# Zeta model

`The term refers to a mathematical model that is used to estimate the probability of a company going bankrupt in the next two years. The output of the model is a z-score, which presents a score on the scale of 0 to 4, where the larger score indicates a lower chance of bankruptcy.`

The Zeta Model, devised by Edward I. Altman, a finance professor at New York University, is a mathematical model designed to assess the likelihood of a public company facing bankruptcy within a two-year timeframe. The numerical output generated by this model is termed the company’s Z-score (or zeta score), and it is widely regarded as a fairly precise indicator of prospective financial distress.

Introduced in 1968, the Z-score utilises various financial metrics derived from a company’s income statement and balance sheet to gauge its overall financial well-being.

## Z-score formula

The foundation of the Z-score model lies in five pivotal financial ratios, drawing upon information found in the 10-K report. This incorporation enhances the model’s precision in evaluating a company’s financial well-being and the likelihood of bankruptcy.

The formula for Altman’s Z-score is expressed as follows:

ζ = 1.2A + 1.4B + 3.3C + 0.6D + 1.0E

Where:

Zeta (ζ) – is the Altman’s Z-score
A – is the Working Capital/Total Assets ratio
B – is the ratio of Retained Earnings to Total Assets
C – is the Earnings Before Interest and Tax/Total Assets ratio
D – is the ratio of Market Value of Equity to Total Liabilities
E – is the Total Sales/Total Assets ratio

The Zeta Model provides a singular numeric output known as the z-score (or zeta score), offering a representation of a company’s probability of facing bankruptcy within the upcoming two years. A lower z-score signifies a higher likelihood of bankruptcy. The Zeta model’s accuracy in predicting bankruptcies ranges from over 95% one period before bankruptcy to 70% over a series of five preceding annual reporting periods.

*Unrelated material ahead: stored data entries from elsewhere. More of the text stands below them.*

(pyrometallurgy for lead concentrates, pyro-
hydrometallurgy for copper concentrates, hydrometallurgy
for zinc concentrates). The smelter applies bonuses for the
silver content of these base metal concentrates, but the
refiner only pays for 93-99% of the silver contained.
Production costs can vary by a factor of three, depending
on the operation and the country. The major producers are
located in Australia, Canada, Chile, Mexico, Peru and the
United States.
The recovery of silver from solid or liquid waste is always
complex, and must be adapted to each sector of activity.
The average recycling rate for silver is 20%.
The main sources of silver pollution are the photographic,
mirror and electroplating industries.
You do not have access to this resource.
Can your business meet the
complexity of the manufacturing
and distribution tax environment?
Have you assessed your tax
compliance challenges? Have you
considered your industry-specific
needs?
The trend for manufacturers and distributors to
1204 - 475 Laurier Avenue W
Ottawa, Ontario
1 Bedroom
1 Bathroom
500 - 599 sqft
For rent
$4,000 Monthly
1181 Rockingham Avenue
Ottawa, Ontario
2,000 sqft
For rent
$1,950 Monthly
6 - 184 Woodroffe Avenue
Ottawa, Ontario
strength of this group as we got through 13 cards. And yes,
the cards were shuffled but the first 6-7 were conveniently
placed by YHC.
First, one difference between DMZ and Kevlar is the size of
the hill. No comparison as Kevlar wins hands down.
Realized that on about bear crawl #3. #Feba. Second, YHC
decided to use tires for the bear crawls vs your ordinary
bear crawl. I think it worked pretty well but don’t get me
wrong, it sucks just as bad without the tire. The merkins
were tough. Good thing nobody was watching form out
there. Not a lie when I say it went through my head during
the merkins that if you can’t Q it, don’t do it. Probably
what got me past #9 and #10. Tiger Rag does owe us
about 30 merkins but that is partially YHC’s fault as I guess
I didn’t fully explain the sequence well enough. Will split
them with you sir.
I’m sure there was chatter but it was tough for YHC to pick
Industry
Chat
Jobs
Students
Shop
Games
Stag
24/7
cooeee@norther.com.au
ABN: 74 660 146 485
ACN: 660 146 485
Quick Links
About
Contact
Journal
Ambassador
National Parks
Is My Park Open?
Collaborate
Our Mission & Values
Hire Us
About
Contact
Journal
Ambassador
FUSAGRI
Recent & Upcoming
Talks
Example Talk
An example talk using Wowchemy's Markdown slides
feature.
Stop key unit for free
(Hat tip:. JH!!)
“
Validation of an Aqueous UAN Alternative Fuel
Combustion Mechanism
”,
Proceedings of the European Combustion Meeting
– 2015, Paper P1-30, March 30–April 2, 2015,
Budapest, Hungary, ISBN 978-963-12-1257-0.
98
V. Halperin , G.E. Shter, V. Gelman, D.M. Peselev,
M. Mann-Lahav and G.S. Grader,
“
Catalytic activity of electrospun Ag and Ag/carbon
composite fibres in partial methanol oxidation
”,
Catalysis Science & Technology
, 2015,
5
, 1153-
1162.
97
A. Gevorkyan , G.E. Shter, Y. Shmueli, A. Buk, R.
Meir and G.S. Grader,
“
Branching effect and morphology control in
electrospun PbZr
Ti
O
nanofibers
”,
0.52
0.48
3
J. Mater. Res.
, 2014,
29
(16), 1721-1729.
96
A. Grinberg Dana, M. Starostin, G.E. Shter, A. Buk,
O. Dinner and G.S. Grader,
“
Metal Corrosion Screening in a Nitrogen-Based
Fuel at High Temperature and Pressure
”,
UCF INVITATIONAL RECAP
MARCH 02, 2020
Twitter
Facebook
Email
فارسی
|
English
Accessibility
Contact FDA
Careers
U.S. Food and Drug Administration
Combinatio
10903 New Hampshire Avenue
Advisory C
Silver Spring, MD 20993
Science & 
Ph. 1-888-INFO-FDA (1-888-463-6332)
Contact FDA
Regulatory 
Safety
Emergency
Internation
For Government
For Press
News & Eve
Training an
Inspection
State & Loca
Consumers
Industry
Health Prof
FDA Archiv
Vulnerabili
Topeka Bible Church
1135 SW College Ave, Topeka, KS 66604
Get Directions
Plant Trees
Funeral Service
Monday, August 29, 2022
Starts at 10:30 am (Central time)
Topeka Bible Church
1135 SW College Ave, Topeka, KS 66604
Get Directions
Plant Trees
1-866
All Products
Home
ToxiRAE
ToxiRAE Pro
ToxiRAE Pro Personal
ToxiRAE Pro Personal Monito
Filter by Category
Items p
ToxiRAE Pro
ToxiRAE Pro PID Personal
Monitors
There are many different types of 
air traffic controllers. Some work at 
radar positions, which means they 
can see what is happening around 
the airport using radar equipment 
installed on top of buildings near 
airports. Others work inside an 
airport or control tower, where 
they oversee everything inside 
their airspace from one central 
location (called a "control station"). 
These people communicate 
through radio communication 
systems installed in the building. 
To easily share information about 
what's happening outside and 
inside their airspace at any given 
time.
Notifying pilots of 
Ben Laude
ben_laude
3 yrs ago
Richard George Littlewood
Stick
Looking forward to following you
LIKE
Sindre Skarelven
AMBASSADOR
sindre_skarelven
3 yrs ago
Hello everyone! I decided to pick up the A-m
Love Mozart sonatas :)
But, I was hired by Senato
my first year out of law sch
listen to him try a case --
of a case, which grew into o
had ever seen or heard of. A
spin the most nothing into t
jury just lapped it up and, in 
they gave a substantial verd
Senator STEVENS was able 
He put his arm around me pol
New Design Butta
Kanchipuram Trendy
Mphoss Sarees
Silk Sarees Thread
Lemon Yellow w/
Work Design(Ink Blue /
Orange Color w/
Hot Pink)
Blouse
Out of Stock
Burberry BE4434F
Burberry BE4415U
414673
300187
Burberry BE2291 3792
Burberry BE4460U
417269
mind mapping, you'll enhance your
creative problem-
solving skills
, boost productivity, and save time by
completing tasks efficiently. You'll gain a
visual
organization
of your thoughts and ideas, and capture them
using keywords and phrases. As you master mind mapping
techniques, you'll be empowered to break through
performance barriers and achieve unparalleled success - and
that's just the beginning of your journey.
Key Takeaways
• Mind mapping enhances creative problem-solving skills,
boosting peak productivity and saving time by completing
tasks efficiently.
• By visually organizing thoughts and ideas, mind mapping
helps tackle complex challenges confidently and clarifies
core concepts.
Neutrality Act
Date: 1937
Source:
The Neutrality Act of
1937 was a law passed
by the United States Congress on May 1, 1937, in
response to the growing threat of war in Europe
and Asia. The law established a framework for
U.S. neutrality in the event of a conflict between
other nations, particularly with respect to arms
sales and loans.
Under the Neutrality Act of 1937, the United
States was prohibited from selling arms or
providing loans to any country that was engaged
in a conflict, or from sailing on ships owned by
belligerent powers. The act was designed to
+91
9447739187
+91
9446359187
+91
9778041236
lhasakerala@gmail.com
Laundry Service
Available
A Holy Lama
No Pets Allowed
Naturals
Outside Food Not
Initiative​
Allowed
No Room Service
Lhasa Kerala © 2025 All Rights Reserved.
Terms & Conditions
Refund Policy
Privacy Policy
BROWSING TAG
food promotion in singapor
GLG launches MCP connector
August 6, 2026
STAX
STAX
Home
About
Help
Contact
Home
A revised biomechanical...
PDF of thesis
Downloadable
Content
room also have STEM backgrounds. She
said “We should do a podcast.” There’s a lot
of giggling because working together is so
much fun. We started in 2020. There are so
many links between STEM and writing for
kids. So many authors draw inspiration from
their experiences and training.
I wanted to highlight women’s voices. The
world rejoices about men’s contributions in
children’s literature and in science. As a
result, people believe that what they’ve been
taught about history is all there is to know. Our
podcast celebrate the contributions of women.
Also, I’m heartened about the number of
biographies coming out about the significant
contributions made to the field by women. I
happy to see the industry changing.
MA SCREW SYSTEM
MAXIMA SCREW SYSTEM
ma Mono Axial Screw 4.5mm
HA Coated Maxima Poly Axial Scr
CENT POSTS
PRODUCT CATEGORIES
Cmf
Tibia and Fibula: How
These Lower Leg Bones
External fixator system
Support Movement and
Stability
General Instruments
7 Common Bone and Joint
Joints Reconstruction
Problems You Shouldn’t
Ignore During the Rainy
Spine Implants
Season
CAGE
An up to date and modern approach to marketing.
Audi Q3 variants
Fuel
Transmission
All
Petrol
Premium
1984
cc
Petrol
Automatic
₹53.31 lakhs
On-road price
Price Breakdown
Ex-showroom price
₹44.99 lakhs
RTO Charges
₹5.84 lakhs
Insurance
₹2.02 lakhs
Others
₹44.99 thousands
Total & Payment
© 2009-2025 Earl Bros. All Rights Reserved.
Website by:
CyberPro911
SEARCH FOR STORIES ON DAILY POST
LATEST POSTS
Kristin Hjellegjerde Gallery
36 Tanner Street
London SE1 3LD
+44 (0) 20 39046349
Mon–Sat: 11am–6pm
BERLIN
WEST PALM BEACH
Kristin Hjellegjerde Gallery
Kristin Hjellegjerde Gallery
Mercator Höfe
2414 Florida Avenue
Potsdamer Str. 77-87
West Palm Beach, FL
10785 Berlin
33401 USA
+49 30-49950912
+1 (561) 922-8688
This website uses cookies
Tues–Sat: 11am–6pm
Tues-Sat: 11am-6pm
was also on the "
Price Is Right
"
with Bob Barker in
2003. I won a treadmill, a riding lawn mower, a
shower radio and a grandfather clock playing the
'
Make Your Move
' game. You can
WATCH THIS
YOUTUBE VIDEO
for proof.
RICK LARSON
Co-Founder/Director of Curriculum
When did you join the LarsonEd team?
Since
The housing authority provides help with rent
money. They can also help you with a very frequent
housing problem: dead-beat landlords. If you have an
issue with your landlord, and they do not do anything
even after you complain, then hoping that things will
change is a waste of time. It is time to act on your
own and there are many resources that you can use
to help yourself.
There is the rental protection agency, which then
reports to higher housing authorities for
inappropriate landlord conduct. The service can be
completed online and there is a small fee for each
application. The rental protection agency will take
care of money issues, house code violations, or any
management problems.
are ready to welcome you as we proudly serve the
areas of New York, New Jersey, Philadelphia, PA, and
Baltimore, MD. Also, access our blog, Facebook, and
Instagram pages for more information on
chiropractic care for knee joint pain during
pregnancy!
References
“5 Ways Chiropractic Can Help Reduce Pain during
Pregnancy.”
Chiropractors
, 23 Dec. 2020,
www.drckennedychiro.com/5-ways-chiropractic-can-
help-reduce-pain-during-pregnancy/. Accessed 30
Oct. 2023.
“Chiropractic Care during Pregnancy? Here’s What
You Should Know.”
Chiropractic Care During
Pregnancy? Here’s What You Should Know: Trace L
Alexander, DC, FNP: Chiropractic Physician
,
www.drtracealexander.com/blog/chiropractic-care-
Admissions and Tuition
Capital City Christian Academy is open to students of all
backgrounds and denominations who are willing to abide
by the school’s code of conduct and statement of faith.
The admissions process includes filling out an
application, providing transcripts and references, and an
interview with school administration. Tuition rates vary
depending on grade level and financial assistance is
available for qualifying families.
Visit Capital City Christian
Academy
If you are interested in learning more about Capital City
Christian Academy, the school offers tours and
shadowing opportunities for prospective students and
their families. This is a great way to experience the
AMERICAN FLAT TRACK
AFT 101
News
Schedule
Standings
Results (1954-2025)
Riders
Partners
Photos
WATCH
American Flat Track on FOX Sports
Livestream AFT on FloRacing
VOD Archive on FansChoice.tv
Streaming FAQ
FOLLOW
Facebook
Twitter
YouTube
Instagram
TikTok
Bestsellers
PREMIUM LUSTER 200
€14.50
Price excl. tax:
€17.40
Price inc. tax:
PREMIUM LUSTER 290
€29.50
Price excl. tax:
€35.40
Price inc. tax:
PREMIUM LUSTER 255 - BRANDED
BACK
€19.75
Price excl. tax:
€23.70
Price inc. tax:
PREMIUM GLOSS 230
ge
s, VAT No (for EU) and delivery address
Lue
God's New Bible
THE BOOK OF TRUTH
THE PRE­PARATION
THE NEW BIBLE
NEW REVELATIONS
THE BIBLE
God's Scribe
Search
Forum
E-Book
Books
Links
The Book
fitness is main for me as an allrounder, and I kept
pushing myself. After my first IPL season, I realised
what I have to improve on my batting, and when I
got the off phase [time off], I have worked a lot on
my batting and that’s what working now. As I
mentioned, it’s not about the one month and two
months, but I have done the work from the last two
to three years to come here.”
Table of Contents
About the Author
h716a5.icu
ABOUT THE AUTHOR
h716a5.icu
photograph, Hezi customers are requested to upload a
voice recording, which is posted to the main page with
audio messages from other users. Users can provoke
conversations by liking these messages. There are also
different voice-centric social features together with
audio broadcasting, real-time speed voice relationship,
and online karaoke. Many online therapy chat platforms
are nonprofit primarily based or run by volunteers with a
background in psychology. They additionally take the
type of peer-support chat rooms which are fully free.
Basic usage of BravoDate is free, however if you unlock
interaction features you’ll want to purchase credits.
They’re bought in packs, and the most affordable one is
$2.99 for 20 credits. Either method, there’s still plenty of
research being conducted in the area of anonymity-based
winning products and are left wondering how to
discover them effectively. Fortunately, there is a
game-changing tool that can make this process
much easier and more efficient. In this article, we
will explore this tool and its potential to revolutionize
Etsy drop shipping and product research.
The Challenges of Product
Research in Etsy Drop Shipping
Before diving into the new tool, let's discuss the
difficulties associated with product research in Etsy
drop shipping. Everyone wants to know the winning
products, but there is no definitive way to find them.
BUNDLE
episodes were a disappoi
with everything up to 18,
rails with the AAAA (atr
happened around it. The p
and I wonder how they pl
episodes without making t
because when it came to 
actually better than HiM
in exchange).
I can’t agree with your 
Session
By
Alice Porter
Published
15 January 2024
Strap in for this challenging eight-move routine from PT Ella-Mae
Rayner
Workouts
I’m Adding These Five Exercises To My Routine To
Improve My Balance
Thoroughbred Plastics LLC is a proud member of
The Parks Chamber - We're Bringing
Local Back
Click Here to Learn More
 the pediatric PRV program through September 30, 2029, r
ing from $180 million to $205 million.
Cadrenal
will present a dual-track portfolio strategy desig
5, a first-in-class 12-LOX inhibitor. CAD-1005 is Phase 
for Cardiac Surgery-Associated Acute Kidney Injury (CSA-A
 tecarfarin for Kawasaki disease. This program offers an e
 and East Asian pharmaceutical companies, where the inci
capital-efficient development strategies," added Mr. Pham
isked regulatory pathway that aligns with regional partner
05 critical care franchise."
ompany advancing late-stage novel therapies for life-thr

Z-scores are categorized into zones of discrimination, indicating the likelihood of a company going bankrupt. A z-score below 1.8 suggests a probable bankruptcy, while scores exceeding 3.0 indicate that bankruptcy is unlikely within the next two years. Companies with z-scores falling between 1.8 and 3.0 reside in a gray area, with an equal likelihood of bankruptcy or financial stability.